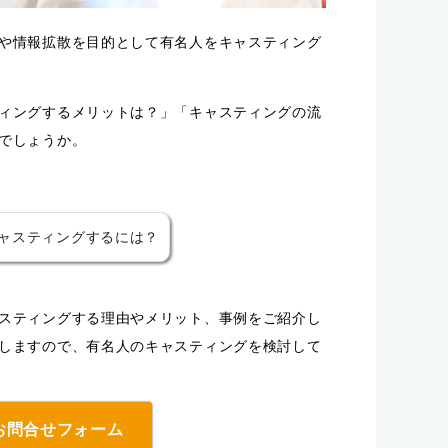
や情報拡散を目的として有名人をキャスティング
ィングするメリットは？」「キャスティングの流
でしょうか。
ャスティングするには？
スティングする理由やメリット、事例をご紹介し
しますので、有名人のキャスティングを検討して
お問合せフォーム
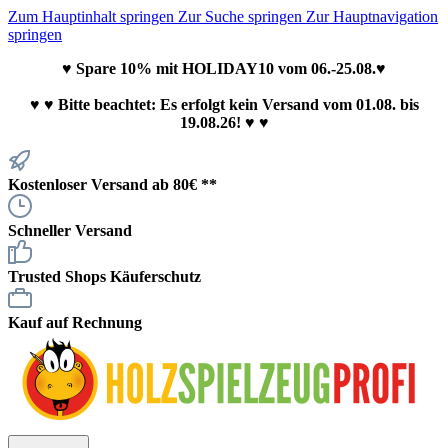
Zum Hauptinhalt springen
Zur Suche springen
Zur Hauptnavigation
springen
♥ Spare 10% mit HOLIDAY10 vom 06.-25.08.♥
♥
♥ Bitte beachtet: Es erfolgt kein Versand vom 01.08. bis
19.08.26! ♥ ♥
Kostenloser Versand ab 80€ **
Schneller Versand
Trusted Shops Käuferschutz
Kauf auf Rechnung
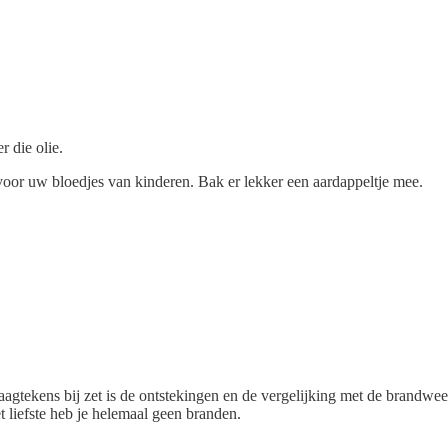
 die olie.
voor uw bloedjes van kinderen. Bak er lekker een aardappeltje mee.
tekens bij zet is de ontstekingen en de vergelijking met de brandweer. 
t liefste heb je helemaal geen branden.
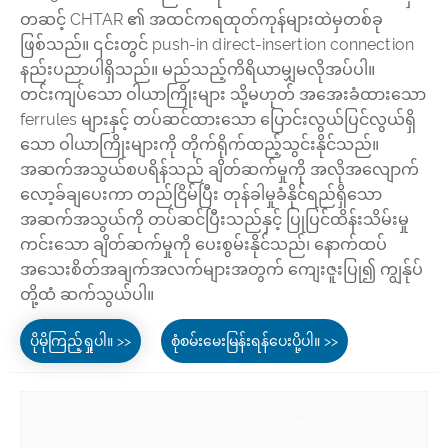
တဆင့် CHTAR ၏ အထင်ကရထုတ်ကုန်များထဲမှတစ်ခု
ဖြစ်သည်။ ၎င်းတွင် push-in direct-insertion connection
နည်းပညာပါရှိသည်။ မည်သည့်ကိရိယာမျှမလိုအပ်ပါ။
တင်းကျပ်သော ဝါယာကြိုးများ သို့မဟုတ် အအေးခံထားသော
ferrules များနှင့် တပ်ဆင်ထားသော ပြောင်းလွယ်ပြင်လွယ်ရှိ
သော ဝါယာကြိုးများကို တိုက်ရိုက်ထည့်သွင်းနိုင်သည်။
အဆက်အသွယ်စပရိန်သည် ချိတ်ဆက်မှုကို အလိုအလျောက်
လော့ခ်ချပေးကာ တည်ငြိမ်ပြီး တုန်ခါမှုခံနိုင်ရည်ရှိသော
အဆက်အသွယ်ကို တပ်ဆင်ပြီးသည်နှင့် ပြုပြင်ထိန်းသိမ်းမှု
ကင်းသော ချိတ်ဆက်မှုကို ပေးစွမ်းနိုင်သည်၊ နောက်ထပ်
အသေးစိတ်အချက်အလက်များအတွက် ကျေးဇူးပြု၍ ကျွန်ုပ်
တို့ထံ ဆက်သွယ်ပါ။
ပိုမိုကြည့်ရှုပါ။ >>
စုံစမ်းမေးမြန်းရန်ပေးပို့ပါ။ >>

> _Assigned task_:
Write out every line of text from all the items above, character for character and in their original order, leaving the pictures out.

> _Solution to the exercise_:
や情報拡散を目的として有名人をキャスティング
ィングするメリットは？」「キャスティングの流
でしょうか。
ャスティングするには？
スティングする理由やメリット、事例をご紹介し
しますので、有名人のキャスティングを検討して
お問合せフォーム
Zum Hauptinhalt springen
Zur Suche springen
Zur Hauptnavigation
springen
♥ Spare 10% mit HOLIDAY10 vom 06.-25.08.♥
♥
♥ Bitte beachtet: Es erfolgt kein Versand vom 01.08. bis
19.08.26! ♥ ♥
Kostenloser Versand ab 80€ **
Schneller Versand
Trusted Shops Käuferschutz
Kauf auf Rechnung
 die olie.
voor uw bloedjes van kinderen. Bak er lekker een aardappeltje mee.
tekens bij zet is de ontstekingen en de vergelijking met de brandweer. 
t liefste heb je helemaal geen branden.
တဆင့် CHTAR ၏ အထင်ကရထုတ်ကုန်များထဲမှတစ်ခု
ဖြစ်သည်။ ၎င်းတွင် push-in direct-insertion connection
နည်းပညာပါရှိသည်။ မည်သည့်ကိရိယာမျှမလိုအပ်ပါ။
တင်းကျပ်သော ဝါယာကြိုးများ သို့မဟုတ် အအေးခံထားသော
ferrules များနှင့် တပ်ဆင်ထားသော ပြောင်းလွယ်ပြင်လွယ်ရှိ
သော ဝါယာကြိုးများကို တိုက်ရိုက်ထည့်သွင်းနိုင်သည်။
အဆက်အသွယ်စပရိန်သည် ချိတ်ဆက်မှုကို အလိုအလျောက်
လော့ခ်ချပေးကာ တည်ငြိမ်ပြီး တုန်ခါမှုခံနိုင်ရည်ရှိသော
အဆက်အသွယ်ကို တပ်ဆင်ပြီးသည်နှင့် ပြုပြင်ထိန်းသိမ်းမှု
ကင်းသော ချိတ်ဆက်မှုကို ပေးစွမ်းနိုင်သည်၊ နောက်ထပ်
အသေးစိတ်အချက်အလက်များအတွက် ကျေးဇူးပြု၍ ကျွန်ုပ်
တို့ထံ ဆက်သွယ်ပါ။
ပိုမိုကြည့်ရှုပါ။ >>
စုံစမ်းမေးမြန်းရန်ပေးပို့ပါ။ >>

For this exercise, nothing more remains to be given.